- What is needed: Produce an exact transcription of every entry.
Content starts
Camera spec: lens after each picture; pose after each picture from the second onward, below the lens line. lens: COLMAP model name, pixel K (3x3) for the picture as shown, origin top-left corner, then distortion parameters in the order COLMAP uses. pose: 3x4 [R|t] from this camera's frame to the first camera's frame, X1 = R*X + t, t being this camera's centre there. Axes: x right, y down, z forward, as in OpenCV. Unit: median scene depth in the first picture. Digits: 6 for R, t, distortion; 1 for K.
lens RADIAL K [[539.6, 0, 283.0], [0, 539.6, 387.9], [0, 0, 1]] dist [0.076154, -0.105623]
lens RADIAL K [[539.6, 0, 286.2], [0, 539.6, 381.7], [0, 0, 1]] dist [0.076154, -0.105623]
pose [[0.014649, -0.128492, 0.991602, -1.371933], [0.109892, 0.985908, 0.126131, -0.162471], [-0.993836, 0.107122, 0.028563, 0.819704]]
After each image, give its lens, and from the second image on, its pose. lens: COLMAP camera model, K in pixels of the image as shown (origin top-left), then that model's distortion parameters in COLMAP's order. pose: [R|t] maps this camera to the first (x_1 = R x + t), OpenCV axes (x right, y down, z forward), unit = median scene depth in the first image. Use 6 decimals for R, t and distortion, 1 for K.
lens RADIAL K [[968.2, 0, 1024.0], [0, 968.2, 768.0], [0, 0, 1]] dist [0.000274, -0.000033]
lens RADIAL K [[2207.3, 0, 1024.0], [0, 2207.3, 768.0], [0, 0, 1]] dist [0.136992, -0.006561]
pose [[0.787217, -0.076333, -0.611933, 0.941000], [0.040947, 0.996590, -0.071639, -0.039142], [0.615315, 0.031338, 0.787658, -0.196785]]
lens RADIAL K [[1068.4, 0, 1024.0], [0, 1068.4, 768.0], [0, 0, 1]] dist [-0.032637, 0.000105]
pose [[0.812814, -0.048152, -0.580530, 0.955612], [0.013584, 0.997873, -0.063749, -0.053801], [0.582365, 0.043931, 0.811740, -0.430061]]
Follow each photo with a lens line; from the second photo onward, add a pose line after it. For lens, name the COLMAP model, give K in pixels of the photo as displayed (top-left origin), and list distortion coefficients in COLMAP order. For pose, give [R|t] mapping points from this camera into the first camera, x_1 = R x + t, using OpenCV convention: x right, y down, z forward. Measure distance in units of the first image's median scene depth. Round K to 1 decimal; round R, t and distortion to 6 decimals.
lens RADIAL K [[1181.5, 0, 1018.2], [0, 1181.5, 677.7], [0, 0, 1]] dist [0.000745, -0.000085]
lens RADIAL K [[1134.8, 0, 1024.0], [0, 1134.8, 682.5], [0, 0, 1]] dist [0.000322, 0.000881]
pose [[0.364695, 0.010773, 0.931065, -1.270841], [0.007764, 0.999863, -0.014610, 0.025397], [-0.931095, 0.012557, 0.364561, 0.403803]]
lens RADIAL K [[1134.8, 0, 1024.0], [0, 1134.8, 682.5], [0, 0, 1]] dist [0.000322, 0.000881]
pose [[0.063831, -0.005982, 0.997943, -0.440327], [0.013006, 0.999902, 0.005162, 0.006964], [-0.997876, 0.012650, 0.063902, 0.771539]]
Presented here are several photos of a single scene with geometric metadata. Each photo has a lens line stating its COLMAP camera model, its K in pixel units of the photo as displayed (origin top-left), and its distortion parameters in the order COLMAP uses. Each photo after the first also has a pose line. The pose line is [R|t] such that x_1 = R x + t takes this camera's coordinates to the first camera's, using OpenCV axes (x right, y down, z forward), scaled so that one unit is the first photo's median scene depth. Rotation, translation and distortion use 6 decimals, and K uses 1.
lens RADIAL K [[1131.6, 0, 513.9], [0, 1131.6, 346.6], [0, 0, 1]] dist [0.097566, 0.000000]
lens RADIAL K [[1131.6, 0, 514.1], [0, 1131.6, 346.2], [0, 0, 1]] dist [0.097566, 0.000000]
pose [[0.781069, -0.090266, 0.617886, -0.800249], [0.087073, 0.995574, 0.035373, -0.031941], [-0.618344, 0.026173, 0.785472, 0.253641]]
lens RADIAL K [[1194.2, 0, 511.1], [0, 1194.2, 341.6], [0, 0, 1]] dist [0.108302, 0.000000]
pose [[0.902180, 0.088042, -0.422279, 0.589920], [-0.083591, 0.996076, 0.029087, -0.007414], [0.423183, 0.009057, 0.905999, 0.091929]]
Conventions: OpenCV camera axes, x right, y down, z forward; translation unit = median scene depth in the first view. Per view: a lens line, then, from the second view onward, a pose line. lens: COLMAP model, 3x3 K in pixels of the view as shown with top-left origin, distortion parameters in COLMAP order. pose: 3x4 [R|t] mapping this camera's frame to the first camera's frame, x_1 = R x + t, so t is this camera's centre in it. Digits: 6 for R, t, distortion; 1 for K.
Content ends
- Result of this task:
Camera spec: lens after each picture; pose after each picture from the second onward, below the lens line. lens: COLMAP model name, pixel K (3x3) for the picture as shown, origin top-left corner, then distortion parameters in the order COLMAP uses. pose: 3x4 [R|t] from this camera's frame to the first camera's frame, X1 = R*X + t, t being this camera's centre there. Axes: x right, y down, z forward, as in OpenCV. Unit: median scene depth in the first picture. Digits: 6 for R, t, distortion; 1 for K.
lens RADIAL K [[539.6, 0, 283.0], [0, 539.6, 387.9], [0, 0, 1]] dist [0.076154, -0.105623]
lens RADIAL K [[539.6, 0, 286.2], [0, 539.6, 381.7], [0, 0, 1]] dist [0.076154, -0.105623]
pose [[0.014649, -0.128492, 0.991602, -1.371933], [0.109892, 0.985908, 0.126131, -0.162471], [-0.993836, 0.107122, 0.028563, 0.819704]]
After each image, give its lens, and from the second image on, its pose. lens: COLMAP camera model, K in pixels of the image as shown (origin top-left), then that model's distortion parameters in COLMAP's order. pose: [R|t] maps this camera to the first (x_1 = R x + t), OpenCV axes (x right, y down, z forward), unit = median scene depth in the first image. Use 6 decimals for R, t and distortion, 1 for K.
lens RADIAL K [[968.2, 0, 1024.0], [0, 968.2, 768.0], [0, 0, 1]] dist [0.000274, -0.000033]
lens RADIAL K [[2207.3, 0, 1024.0], [0, 2207.3, 768.0], [0, 0, 1]] dist [0.136992, -0.006561]
pose [[0.787217, -0.076333, -0.611933, 0.941000], [0.040947, 0.996590, -0.071639, -0.039142], [0.615315, 0.031338, 0.787658, -0.196785]]
lens RADIAL K [[1068.4, 0, 1024.0], [0, 1068.4, 768.0], [0, 0, 1]] dist [-0.032637, 0.000105]
pose [[0.812814, -0.048152, -0.580530, 0.955612], [0.013584, 0.997873, -0.063749, -0.053801], [0.582365, 0.043931, 0.811740, -0.430061]]
Follow each photo with a lens line; from the second photo onward, add a pose line after it. For lens, name the COLMAP model, give K in pixels of the photo as displayed (top-left origin), and list distortion coefficients in COLMAP order. For pose, give [R|t] mapping points from this camera into the first camera, x_1 = R x + t, using OpenCV convention: x right, y down, z forward. Measure distance in units of the first image's median scene depth. Round K to 1 decimal; round R, t and distortion to 6 decimals.
lens RADIAL K [[1181.5, 0, 1018.2], [0, 1181.5, 677.7], [0, 0, 1]] dist [0.000745, -0.000085]
lens RADIAL K [[1134.8, 0, 1024.0], [0, 1134.8, 682.5], [0, 0, 1]] dist [0.000322, 0.000881]
pose [[0.364695, 0.010773, 0.931065, -1.270841], [0.007764, 0.999863, -0.014610, 0.025397], [-0.931095, 0.012557, 0.364561, 0.403803]]
lens RADIAL K [[1134.8, 0, 1024.0], [0, 1134.8, 682.5], [0, 0, 1]] dist [0.000322, 0.000881]
pose [[0.063831, -0.005982, 0.997943, -0.440327], [0.013006, 0.999902, 0.005162, 0.006964], [-0.997876, 0.012650, 0.063902, 0.771539]]
Presented here are several photos of a single scene with geometric metadata. Each photo has a lens line stating its COLMAP camera model, its K in pixel units of the photo as displayed (origin top-left), and its distortion parameters in the order COLMAP uses. Each photo after the first also has a pose line. The pose line is [R|t] such that x_1 = R x + t takes this camera's coordinates to the first camera's, using OpenCV axes (x right, y down, z forward), scaled so that one unit is the first photo's median scene depth. Rotation, translation and distortion use 6 decimals, and K uses 1.
lens RADIAL K [[1131.6, 0, 513.9], [0, 1131.6, 346.6], [0, 0, 1]] dist [0.097566, 0.000000]
lens RADIAL K [[1131.6, 0, 514.1], [0, 1131.6, 346.2], [0, 0, 1]] dist [0.097566, 0.000000]
pose [[0.781069, -0.090266, 0.617886, -0.800249], [0.087073, 0.995574, 0.035373, -0.031941], [-0.618344, 0.026173, 0.785472, 0.253641]]
lens RADIAL K [[1194.2, 0, 511.1], [0, 1194.2, 341.6], [0, 0, 1]] dist [0.108302, 0.000000]
pose [[0.902180, 0.088042, -0.422279, 0.589920], [-0.083591, 0.996076, 0.029087, -0.007414], [0.423183, 0.009057, 0.905999, 0.091929]]
Conventions: OpenCV camera axes, x right, y down, z forward; translation unit = median scene depth in the first view. Per view: a lens line, then, from the second view onward, a pose line. lens: COLMAP model, 3x3 K in pixels of the view as shown with top-left origin, distortion parameters in COLMAP order. pose: 3x4 [R|t] mapping this camera's frame to the first camera's frame, x_1 = R x + t, so t is this camera's centre in it. Digits: 6 for R, t, distortion; 1 for K.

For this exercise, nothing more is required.